▸ **Brief**
Your answer should be the lines below from the one with "camera: 10 degrees right, 0 degrees up" to the one with "806,373,839,438 to 320,109,358,167", both included, given again exactly and with nothing added.
Segment Start: Task inputs
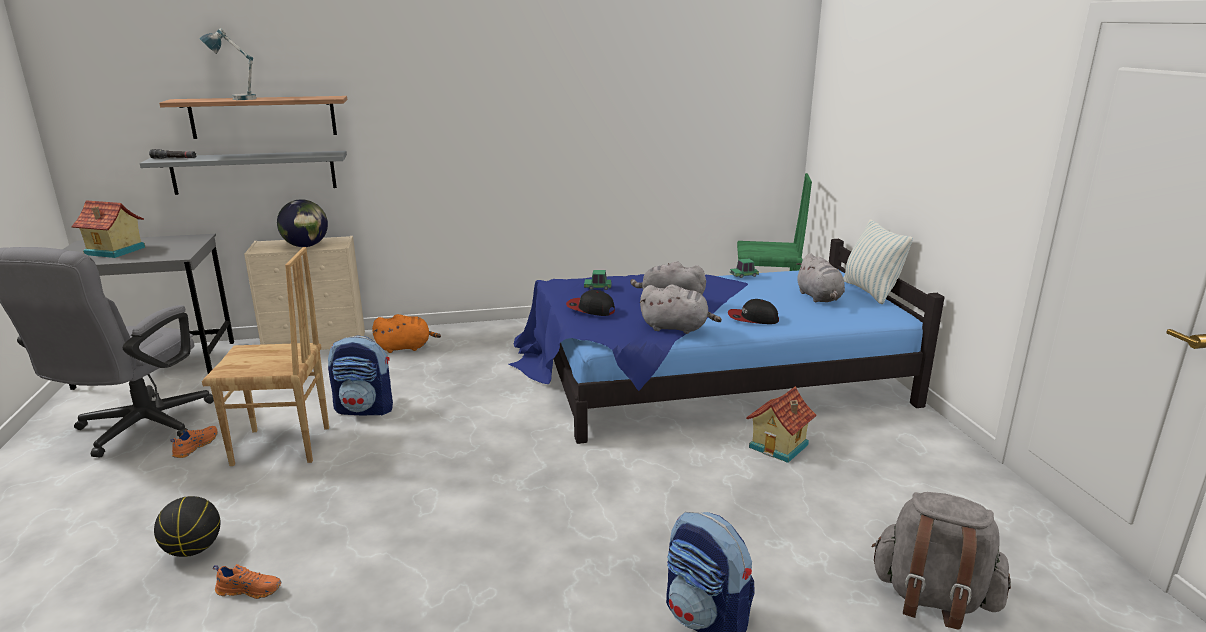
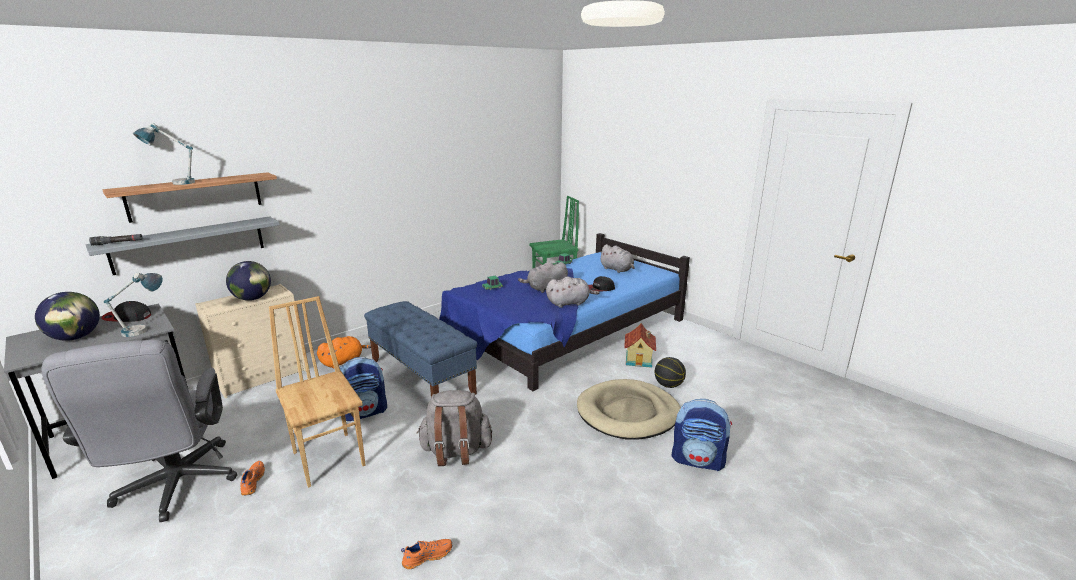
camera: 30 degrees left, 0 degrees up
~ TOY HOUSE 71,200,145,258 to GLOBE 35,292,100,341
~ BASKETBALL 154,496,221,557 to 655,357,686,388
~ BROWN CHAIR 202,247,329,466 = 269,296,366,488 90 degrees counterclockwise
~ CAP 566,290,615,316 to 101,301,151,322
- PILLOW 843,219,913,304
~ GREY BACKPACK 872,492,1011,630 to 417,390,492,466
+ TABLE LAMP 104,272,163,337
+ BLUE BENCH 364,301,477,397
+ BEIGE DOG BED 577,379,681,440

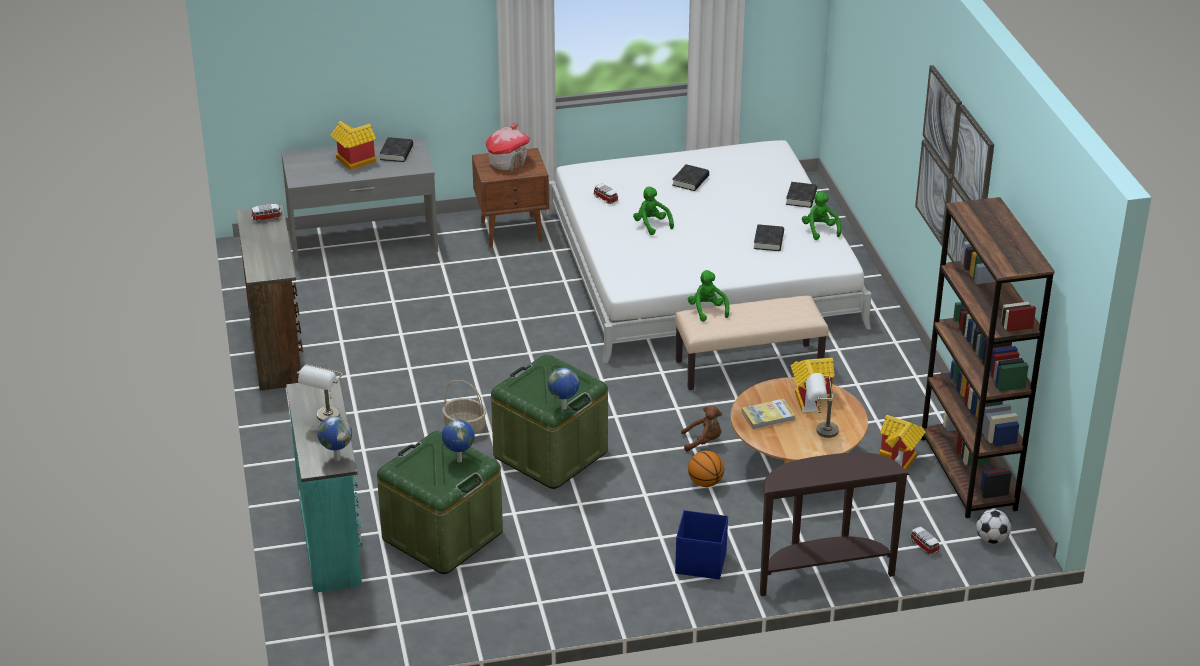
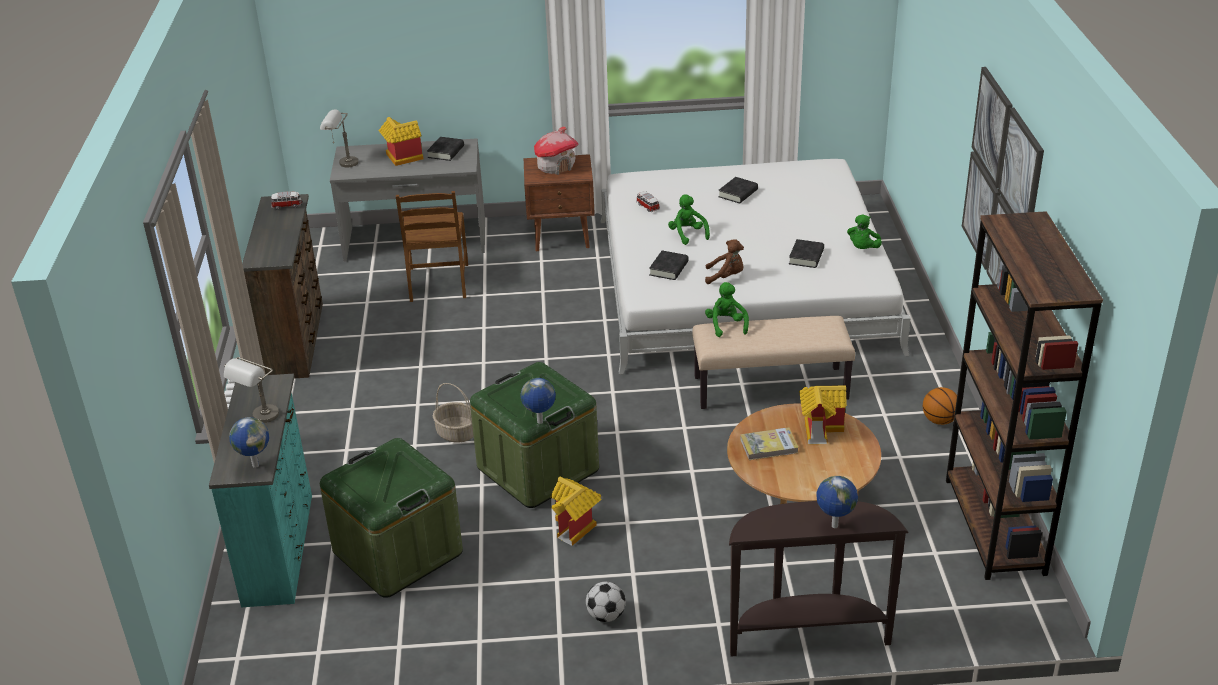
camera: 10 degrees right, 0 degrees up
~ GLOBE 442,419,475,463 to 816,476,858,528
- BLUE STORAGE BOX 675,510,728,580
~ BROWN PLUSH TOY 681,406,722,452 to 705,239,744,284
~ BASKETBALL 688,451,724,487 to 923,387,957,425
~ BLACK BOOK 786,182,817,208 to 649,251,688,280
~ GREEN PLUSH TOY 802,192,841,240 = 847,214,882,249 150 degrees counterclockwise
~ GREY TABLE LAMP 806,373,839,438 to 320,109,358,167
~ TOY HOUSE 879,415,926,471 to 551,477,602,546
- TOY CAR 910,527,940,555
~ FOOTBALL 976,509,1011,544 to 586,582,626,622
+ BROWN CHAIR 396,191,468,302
Segment End: Task inputs
▸ **Expected answer**
camera: 10 degrees right, 0 degrees up
~ GLOBE 442,419,475,463 to 816,476,858,528
- BLUE STORAGE BOX 675,510,728,580
~ BROWN PLUSH TOY 681,406,722,452 to 705,239,744,284
~ BASKETBALL 688,451,724,487 to 923,387,957,425
~ BLACK BOOK 786,182,817,208 to 649,251,688,280
~ GREEN PLUSH TOY 802,192,841,240 = 847,214,882,249 150 degrees counterclockwise
~ GREY TABLE LAMP 806,373,839,438 to 320,109,358,167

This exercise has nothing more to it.